À partir de ce point, recommença le long de la rive gauche ce fatigant exercice de halage dont notre voyage de Cratieh à Stung Treng nous avait déjà donné l’habitude. Les eaux continuaient à monter et atteignaient presque le niveau des berges. Les branches les plus basses des arbres de la rive se projetaient au-dessus de nos têtes et nous barraient parfois le passage : il était alors impossible, à cause de la violence du courant, de contourner l’extrémité qui baignait dans l’eau, et il fallait passer une heure ou deux à élaguer l’obstacle à coups de hache. Le lendemain de notre départ, les rives mêmes du fleuve semblèrent disparaître sous l’inondation, et les barques naviguèrent en pleine forêt. Dans de pareilles conditions, il était bien difficile de se rendre compte de l’aspect et de la navigabilité du fleuve, et un examen de cette partie de son cours à une autre époque de l’année devenait une impérieuse nécessité.

Le 15 août, la commission campa à peu de distance d’un petit mamelon isolé, haut de 150 mètres environ, appelé par les Laotiens Phou Kaomin, et par les Cambodgiens Pnom Remiet. Dans la journée on avait aperçu un instant sur l’autre rive du fleuve, distante de 1,500 mètres environ, les sommets de quelques collines. Ce fut le lendemain que les petites montagnes de Khon surgirent à l’horizon et nous annoncèrent l’approche des cataractes.

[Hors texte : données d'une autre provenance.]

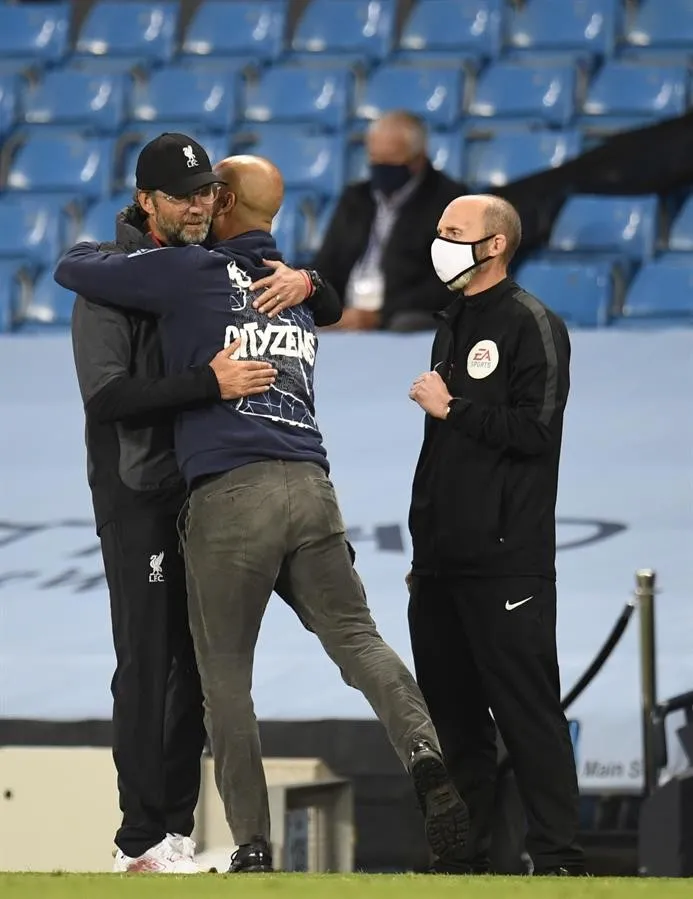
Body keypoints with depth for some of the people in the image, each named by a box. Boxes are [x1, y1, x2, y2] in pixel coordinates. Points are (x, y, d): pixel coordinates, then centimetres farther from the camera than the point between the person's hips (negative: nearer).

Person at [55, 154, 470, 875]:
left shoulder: (193, 271, 5)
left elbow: (72, 269, 12)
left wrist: (100, 248, 35)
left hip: (230, 493, -5)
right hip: (312, 489, 5)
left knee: (225, 676, 4)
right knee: (356, 638, 0)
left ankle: (252, 847, 0)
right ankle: (422, 750, -28)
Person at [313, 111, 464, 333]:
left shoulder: (447, 200, 3)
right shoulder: (354, 199, 22)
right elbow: (327, 268, 20)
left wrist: (379, 316, -16)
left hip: (413, 321, -5)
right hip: (346, 320, 5)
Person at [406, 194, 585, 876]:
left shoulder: (530, 325, -6)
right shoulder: (453, 326, 19)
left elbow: (535, 430, -17)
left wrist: (451, 409, -9)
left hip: (505, 558, -8)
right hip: (442, 559, 8)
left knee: (526, 710, -9)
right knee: (453, 712, 10)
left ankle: (558, 857, -8)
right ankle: (462, 853, 16)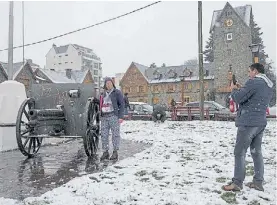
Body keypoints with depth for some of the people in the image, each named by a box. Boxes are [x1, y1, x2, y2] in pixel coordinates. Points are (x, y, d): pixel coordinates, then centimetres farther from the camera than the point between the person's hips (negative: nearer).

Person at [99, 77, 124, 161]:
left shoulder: (117, 92, 2)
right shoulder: (103, 94, 20)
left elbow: (122, 104, -3)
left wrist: (121, 116, -11)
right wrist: (100, 116, 17)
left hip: (113, 116, -6)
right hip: (104, 117, 6)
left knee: (115, 134, -2)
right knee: (104, 135, 5)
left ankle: (115, 152, 6)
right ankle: (105, 152, 14)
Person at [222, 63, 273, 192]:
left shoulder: (254, 82, -14)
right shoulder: (269, 86, 15)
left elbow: (238, 98, -15)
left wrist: (234, 89, 4)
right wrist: (241, 89, 13)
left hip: (248, 122, -9)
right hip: (261, 122, 9)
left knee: (240, 152, -3)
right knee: (256, 152, 14)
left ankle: (237, 183, 0)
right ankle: (258, 182, 19)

Toute cette partie de la vallée du fleuve est absolument déserte. Le commandant de Lagrée désignait chaque soir au petit officier laotien chargé de nous escorter, l’endroit de la rive qu’il choisissait pour y passer la nuit, et fatigués d’une longue réclusion dans nos barques, nous nous élancions à terre. Les bateliers amarraient solidement leurs pirogues, et la forêt retentissait aussitôt des clameurs joyeuses de notre escorte qui se répandait au loin pour chercher les éléments de nos feux de cuisine et de bivouac.

Le 17 août, nos barques arrivèrent enfin au pied des cataractes de Khon. Elles sont précédées par un immense et magnifique bassin qui a environ une lieue et demie dans sa plus grande dimension et une quarantaine de mètres de profondeur[1]. Il est limité au nord par un amas compacte d’îles, au milieu desquelles surgissent pour la première fois

  1. Voy. la carte des rapides de Khong, Atlas, 1re partie, pl. III, le plan à vol d’oiseau, pl. IV, et le panorama pris du sommet de Phou Hin Khong, petite colline située près de Muong Khong, 2e partie, pl. XIII.